◆ **AUFGABE 1**:
Nenne sämtliche Datumsangaben, die im Beschluss des Oberlandesgerichts Rostock vorkommen.

◆ **BEREITGESTELLTER TEXT**:

--------------------

Beschluss vom Oberlandesgericht Rostock (Strafsenat) - Ws 119/13

Tenor

Die Beschwerde wird auf Kosten des Beschwerdeführers (§ 473 Abs. 1 StPO) als unbegründet verworfen.

Gründe

I.

1

Der Verurteilte Peter B. wendet sich mit der "sofortigen" Beschwerde im Schriftsatz seiner Verteidigerin vom 18.03.2012, näher ausgeführt mit Schreiben vom 19.03.2013, gegen den Beschluss der 3. Kleinen Strafvollstreckungskammer des Landgerichts Rostock vom 27.02.2013, mit dem diese die nach vollständiger Verbüßung der Gesamtfreiheitsstrafe von fünf Jahren aus dem Urteil des Landgerichts Rostock vom 10.10.2003 - II KLs 48/03 - von Gesetzes wegen eingetretene Führungsaufsicht nach Ablauf der Höchstdauer von fünf Jahren nachträglich gemäß § 68c Abs. 3 Ziff. 2 lit a), § 68d Abs. 1 StGB unbefristet verlängert hat.

2

Die Generalstaatsanwaltschaft hat auf die Verwerfung des Rechtsmittels angetragen. Der Verurteilte hatte Gelegenheit zur Stellungnahme.

II.

1.

3

Gegen die Entscheidung, die Führungsaufsicht nach § 68c Abs. 3 Ziff. 2 lit a), § 68d Abs. 1 StGB nachträglich unbefristet zu verlängern, ist gemäß § 463 Abs. 2, § 453 Abs. 2 Satz 1 StPO das Rechtsmittel der einfachen Beschwerde gegeben (Meyer-Goßner, StPO, 55. Aufl., § 463 Rdz. 5; MK-Groß, StGB, 2. Aufl., § 68c Rdz. 23 f. und § 68d Rdz. 6; Stree/Kinzig in Schönke/Schröder, StGB, 28. Aufl. § 68d Rdz. 7; LR-Graalmann-Scherer, StPO, 26. Aufl. § 453 Rdz. 5; vgl. auch § 453 Abs. 2 Satz 2, zweite Alternative StPO, wonach gegen die nachträgliche Verlängerung der Bewährungszeit ebenfalls nur die einfache Beschwerde stattfindet). Ein Fall des § 453 Abs. 2 Satz 3 StPO (analog) liegt nicht vor.

4

Die sofortige Beschwerde des Verurteilten ist deshalb entsprechend § 300 StPO in eine einfache Beschwerde umzudeuten. Dass das Landgericht keine Entscheidung über die Abhilfe getroffen hat, steht dem weiteren Beschwerdeverfahren nicht entgegen (Meyer-Goßner a.a.O., § 306 Rdz. 10 m.w.N.).

2.

--------------------

◆ **DATENSÄTZE**:

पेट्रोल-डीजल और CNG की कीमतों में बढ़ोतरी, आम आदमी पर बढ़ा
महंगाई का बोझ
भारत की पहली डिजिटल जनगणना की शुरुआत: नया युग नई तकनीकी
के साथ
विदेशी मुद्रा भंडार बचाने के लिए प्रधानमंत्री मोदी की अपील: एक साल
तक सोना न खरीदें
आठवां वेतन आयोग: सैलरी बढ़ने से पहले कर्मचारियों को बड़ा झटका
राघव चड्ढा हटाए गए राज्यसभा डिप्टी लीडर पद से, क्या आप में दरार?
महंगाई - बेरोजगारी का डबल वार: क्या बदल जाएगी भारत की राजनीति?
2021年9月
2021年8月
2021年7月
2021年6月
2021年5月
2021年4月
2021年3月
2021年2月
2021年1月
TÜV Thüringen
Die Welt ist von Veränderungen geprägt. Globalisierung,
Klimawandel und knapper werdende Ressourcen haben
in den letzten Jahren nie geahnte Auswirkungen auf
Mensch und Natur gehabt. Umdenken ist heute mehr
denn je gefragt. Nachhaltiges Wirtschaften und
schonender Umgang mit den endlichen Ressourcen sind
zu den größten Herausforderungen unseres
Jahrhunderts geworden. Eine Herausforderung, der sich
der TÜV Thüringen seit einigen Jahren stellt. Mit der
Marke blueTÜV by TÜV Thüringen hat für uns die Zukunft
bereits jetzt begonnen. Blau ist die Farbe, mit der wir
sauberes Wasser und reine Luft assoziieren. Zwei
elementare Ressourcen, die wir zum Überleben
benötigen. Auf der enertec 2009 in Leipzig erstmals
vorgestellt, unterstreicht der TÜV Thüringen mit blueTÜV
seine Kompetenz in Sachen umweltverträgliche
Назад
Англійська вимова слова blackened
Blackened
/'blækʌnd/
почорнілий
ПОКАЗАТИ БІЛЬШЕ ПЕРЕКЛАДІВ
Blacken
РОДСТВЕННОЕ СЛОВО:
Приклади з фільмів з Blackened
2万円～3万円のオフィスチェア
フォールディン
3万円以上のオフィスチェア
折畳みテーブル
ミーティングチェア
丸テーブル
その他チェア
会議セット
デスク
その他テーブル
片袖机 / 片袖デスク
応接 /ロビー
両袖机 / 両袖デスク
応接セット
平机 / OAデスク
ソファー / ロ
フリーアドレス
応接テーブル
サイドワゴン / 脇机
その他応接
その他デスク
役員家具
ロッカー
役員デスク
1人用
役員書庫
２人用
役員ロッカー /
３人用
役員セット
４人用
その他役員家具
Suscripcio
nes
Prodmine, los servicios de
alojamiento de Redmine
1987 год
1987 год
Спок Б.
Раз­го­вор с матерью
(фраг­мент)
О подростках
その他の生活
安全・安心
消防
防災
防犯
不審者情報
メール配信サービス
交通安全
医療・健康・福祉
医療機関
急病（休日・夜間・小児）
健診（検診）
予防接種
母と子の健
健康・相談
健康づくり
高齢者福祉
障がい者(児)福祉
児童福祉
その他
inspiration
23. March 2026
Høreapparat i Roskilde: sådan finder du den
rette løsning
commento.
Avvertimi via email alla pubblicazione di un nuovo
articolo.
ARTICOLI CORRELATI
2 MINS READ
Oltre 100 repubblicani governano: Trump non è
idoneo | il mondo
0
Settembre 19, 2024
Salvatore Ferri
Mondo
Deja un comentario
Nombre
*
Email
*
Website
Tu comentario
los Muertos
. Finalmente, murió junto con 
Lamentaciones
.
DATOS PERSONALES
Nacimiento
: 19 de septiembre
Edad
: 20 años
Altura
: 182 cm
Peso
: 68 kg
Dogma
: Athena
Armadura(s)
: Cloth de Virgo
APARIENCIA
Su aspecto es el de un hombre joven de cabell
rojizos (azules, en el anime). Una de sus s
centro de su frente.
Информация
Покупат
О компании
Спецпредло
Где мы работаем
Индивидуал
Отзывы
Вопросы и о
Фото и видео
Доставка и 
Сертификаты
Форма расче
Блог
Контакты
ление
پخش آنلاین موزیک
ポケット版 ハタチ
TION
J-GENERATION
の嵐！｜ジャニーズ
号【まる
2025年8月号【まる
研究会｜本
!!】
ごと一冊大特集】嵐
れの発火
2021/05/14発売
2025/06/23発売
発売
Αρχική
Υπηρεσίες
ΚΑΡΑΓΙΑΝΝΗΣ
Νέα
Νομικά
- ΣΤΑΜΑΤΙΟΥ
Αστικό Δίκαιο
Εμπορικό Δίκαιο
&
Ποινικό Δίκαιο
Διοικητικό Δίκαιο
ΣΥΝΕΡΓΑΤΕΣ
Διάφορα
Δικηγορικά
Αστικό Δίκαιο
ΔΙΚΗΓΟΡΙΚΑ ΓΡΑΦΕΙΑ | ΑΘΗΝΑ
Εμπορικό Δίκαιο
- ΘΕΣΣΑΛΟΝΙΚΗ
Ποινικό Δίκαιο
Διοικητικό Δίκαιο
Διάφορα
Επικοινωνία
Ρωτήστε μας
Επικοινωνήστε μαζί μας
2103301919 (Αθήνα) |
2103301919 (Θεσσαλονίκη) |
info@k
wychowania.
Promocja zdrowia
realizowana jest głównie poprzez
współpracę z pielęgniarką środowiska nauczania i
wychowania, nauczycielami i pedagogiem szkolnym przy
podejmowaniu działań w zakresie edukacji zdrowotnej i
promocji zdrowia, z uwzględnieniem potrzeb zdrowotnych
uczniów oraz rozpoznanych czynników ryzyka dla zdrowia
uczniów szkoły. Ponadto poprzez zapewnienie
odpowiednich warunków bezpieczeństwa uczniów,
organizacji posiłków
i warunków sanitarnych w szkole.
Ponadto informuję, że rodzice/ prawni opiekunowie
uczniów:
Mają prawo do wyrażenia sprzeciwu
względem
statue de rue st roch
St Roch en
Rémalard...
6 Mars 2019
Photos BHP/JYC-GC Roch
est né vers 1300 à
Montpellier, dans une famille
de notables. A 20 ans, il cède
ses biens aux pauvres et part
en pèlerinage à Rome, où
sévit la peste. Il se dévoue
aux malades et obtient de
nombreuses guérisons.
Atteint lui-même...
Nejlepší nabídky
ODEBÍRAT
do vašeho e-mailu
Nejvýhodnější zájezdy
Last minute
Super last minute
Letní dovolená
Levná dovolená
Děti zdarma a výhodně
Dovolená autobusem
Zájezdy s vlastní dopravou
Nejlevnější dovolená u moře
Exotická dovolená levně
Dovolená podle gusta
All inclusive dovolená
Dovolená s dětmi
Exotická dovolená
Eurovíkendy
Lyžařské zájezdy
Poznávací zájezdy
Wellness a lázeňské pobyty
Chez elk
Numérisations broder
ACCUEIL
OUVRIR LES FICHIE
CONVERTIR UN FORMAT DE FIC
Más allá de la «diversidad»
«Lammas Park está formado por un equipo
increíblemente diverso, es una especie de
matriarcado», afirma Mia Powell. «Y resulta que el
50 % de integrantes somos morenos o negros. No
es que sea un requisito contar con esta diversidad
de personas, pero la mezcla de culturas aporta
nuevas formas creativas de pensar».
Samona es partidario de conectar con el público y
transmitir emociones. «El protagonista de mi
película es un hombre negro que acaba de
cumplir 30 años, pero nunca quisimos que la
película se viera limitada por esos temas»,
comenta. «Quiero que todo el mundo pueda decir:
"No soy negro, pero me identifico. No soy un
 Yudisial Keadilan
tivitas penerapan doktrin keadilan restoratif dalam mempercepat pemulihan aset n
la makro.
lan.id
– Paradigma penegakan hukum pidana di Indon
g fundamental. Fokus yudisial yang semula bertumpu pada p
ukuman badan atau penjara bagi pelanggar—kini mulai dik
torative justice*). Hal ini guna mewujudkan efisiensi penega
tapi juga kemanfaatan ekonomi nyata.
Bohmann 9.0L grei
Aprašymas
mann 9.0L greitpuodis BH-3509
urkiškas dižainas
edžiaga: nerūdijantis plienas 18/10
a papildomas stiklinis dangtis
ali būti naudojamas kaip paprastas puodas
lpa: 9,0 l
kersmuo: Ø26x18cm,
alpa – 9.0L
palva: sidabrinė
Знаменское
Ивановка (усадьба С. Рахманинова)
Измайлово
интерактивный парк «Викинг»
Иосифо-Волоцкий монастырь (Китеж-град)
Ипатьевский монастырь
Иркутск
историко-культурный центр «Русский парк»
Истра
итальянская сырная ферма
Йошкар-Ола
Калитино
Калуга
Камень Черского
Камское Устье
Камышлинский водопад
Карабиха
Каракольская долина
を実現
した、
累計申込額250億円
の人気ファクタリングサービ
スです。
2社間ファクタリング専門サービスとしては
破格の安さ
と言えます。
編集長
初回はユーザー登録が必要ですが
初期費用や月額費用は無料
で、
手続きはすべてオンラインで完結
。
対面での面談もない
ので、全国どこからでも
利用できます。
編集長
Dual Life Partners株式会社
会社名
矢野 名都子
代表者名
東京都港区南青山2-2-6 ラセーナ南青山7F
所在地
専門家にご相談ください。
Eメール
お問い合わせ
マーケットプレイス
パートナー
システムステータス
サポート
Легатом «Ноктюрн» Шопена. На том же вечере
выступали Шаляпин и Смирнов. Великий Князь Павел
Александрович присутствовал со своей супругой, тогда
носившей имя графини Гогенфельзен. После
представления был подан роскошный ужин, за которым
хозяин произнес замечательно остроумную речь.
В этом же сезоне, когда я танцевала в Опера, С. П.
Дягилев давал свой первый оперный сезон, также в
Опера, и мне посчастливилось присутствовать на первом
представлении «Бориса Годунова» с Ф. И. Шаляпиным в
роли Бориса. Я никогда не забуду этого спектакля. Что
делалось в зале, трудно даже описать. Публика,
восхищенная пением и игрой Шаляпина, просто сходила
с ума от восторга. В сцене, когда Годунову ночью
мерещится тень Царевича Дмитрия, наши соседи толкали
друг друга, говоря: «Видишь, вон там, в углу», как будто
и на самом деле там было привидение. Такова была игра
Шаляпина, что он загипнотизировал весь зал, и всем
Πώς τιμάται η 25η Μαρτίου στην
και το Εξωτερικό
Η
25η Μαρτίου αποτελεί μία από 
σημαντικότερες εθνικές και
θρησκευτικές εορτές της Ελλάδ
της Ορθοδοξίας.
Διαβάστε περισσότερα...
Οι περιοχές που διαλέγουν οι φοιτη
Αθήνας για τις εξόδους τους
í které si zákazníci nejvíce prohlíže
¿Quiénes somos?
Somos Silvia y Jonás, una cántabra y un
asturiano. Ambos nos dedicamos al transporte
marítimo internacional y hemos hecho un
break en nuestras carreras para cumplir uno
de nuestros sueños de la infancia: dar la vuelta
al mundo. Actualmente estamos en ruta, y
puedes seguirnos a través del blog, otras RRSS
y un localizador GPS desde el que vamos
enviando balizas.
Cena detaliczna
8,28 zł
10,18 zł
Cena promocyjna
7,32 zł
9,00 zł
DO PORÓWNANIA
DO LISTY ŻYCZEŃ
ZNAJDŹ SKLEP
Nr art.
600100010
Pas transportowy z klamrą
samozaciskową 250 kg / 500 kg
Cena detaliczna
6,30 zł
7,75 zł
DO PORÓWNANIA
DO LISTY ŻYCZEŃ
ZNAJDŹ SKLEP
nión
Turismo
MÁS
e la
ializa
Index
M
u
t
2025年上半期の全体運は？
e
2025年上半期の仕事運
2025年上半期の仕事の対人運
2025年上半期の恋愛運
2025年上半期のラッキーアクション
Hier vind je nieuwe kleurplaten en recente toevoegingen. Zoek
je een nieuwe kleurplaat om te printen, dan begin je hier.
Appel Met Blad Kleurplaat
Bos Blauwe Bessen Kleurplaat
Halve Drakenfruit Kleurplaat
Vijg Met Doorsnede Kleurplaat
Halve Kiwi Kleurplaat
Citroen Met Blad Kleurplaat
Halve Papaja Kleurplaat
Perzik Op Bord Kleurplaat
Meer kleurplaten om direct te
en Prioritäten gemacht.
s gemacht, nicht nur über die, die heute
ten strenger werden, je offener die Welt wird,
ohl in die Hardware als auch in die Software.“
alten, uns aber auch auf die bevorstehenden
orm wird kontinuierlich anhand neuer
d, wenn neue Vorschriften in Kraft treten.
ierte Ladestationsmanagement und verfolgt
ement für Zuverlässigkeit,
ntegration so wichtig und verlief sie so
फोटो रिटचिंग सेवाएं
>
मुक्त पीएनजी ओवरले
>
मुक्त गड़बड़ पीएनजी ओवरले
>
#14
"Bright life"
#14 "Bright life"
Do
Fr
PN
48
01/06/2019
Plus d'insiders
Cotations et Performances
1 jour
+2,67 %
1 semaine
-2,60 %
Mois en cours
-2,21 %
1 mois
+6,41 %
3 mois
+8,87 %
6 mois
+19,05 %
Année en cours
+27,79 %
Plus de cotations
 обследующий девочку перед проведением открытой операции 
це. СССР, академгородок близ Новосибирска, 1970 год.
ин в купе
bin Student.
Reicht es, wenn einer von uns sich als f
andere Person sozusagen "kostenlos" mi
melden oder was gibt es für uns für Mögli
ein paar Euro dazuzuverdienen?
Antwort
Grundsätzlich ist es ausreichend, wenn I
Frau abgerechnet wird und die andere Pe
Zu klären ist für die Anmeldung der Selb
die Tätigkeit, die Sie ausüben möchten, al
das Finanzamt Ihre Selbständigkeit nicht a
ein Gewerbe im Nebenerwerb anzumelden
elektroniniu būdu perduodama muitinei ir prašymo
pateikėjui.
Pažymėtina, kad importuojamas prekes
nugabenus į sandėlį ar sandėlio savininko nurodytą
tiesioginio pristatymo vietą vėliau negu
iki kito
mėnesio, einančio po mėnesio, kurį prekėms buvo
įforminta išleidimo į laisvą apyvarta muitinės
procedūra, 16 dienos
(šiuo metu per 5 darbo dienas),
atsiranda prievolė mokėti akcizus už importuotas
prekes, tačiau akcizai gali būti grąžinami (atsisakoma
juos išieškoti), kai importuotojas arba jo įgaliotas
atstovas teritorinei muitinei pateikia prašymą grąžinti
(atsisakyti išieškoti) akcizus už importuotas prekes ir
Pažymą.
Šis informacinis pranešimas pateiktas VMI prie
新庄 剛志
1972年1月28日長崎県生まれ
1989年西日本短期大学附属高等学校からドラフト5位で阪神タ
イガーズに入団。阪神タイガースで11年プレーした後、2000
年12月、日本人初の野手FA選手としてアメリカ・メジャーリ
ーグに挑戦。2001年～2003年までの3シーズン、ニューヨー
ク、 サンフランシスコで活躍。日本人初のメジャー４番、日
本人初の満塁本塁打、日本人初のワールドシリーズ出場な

--------------------

◆ **AUFGABE 2**:
Gib die Zeilen der Datensätze vom Anfang bis einschließlich der Zeile mit „Jahrhunderts geworden. Eine“ als nummerierte Liste aus und lass dabei Leerzeilen weg.

◆ **LÖSUNG 1**:
- 18.03.2012
- 19.03.2013
- 27.02.2013
- 10.10.2003

◆ **LÖSUNG 2**:
1. पेट्रोल-डीजल और CNG की कीमतों में बढ़ोतरी, आम आदमी पर बढ़ा
2. महंगाई का बोझ
3. भारत की पहली डिजिटल जनगणना की शुरुआत: नया युग नई तकनीकी
4. के साथ
5. विदेशी मुद्रा भंडार बचाने के लिए प्रधानमंत्री मोदी की अपील: एक साल
6. तक सोना न खरीदें
7. आठवां वेतन आयोग: सैलरी बढ़ने से पहले कर्मचारियों को बड़ा झटका
8. राघव चड्ढा हटाए गए राज्यसभा डिप्टी लीडर पद से, क्या आप में दरार?
9. महंगाई - बेरोजगारी का डबल वार: क्या बदल जाएगी भारत की राजनीति?
10. 2021年9月
11. 2021年8月
12. 2021年7月
13. 2021年6月
14. 2021年5月
15. 2021年4月
16. 2021年3月
17. 2021年2月
18. 2021年1月
19. TÜV Thüringen
20. Die Welt ist von Veränderungen geprägt. Globalisierung,
21. Klimawandel und knapper werdende Ressourcen haben
22. in den letzten Jahren nie geahnte Auswirkungen auf
23. Mensch und Natur gehabt. Umdenken ist heute mehr
24. denn je gefragt. Nachhaltiges Wirtschaften und
25. schonender Umgang mit den endlichen Ressourcen sind
26. zu den größten Herausforderungen unseres
27. Jahrhunderts geworden. Eine Herausforderung, der sich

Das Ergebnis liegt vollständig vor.